# resuming raw feed



## Zakia Days (Mar 13, 2009)

Hey everyone:smile:! What's an appropriate amount of time to wait post administration of a 10 day course of antibiotics before resumption of feeding raw? If I can find the post on here somewhere please respond w/ what I should put in the search box up top. Thanks in advance for the info all who respond.


----------



## Joby Becker (Dec 13, 2009)

Zakia Days said:


> Hey everyone:smile:! What's an appropriate amount of time to wait post administration of a 10 day course of antibiotics before resumption of feeding raw? If I can find the post on here somewhere please respond w/ what I should put in the search box up top. Thanks in advance for the info all who respond.


HI Zakia...

No clue... 

just wanted to say HI!

Raw is TOO messy and complicated for me, personally...


----------



## Chris McDonald (May 29, 2008)

What did you not feed the dog when it was on antibiotics?


----------



## Connie Sutherland (Mar 27, 2006)

Chris McDonald said:


> What did you not feed the dog when it was on antibiotics?


Exactly my question, along with what the antibiotic protocol was for.


----------



## Zakia Days (Mar 13, 2009)

I didn't feed ANY raw food (kibble w/ EVO canned meats as well as vit.E and fish oil suppl.) Tx was for an abcess.



Connie Sutherland said:


> Exactly my question, along with what the antibiotic protocol was for.


----------



## Zakia Days (Mar 13, 2009)

Hey Joby! (I'm afraid of that pup you described by the way:-o.) 





Joby Becker said:


> HI Zakia...
> 
> No clue...
> 
> ...


----------



## Connie Sutherland (Mar 27, 2006)

Zakia Days said:


> I didn't feed ANY raw food (kibble w/ EVO canned meats as well as vit.E and fish oil suppl.) Tx was for an abcess.



So the dog was on raw, and then had an abscess that was treated with antibiotics and was fed Evo, etc., during that? And now the abscess is healed, the dog is well, and should raw be resumed?

If that's the gist, and there was no gut issue that would make me slow on resuming raw, then I would say that I would be resuming raw. JMO!

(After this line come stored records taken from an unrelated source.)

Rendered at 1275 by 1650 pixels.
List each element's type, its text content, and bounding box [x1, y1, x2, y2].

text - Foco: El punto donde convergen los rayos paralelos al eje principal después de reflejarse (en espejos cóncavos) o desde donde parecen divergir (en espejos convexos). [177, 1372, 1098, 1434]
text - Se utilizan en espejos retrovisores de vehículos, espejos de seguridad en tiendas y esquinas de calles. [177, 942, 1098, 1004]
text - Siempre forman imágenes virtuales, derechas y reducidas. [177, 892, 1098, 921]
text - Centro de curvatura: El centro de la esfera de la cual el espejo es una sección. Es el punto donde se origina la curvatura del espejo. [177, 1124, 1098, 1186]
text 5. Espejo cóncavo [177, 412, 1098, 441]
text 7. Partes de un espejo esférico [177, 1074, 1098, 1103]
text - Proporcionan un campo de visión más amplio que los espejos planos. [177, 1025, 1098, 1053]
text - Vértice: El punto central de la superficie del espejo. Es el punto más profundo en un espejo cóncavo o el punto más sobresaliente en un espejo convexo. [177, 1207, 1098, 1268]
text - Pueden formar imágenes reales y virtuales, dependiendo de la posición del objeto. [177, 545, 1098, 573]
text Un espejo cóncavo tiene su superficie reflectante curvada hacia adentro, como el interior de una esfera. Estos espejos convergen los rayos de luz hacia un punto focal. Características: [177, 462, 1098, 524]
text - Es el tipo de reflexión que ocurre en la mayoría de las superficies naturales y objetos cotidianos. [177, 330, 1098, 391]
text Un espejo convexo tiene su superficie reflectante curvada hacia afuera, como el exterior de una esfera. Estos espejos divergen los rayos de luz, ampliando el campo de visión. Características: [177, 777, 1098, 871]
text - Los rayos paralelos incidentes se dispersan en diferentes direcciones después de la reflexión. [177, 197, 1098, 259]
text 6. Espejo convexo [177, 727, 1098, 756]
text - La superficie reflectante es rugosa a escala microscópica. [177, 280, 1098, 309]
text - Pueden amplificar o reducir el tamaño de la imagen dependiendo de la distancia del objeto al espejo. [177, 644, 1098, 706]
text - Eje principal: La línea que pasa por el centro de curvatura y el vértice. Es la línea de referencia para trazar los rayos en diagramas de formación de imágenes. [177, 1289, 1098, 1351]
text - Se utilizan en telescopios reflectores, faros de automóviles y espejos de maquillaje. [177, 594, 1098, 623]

(I don't give raw and kibble at the same time, so there would either be a half-day fast, or the last of the commercial food would be canned or dehydrated, or in some other way I would separate the raw from the kibble.)


----------



## Zakia Days (Mar 13, 2009)

Thanks Connie. Yes that is the gist of it. No gut issues to speak of, so I guess I'll be resuming her raw. I do not feed raw w/ kibble (raw w/ Abady maybe). My work schedule is a bit wacky, but I sometimes feed kibble at night/evening and then raw approx. 14 - 16hrs later or vice versa. Thus far everybody's healthy. Thanks for the suggestions.


----------



## Maren Bell Jones (Jun 7, 2006)

Before resuming it, I'd reintroduce probiotics before I'd reintroduce the raw. If the dog doesn't seem to be having GI issues currently on the kibble, a good brand of yogurt (I like Stonyfield Organic or Mountain High) for a good week or two before and then overlapping with the kibble is probably a good idea. I say probably because I do not believe there is a good study on this specifically in dogs yet. If she's been having GI issues on the antibiotics, I would go to a well researched dog specific probiotic (Proviable, Prostora, Fortiflora).


----------



## Connie Sutherland (Mar 27, 2006)

Probiotics .... I have no idea why I didn't say that! 

I also like Nancy's and Cascade (plain, unsweetened, of course) for number of strains as well as number of actual "bugs."


----------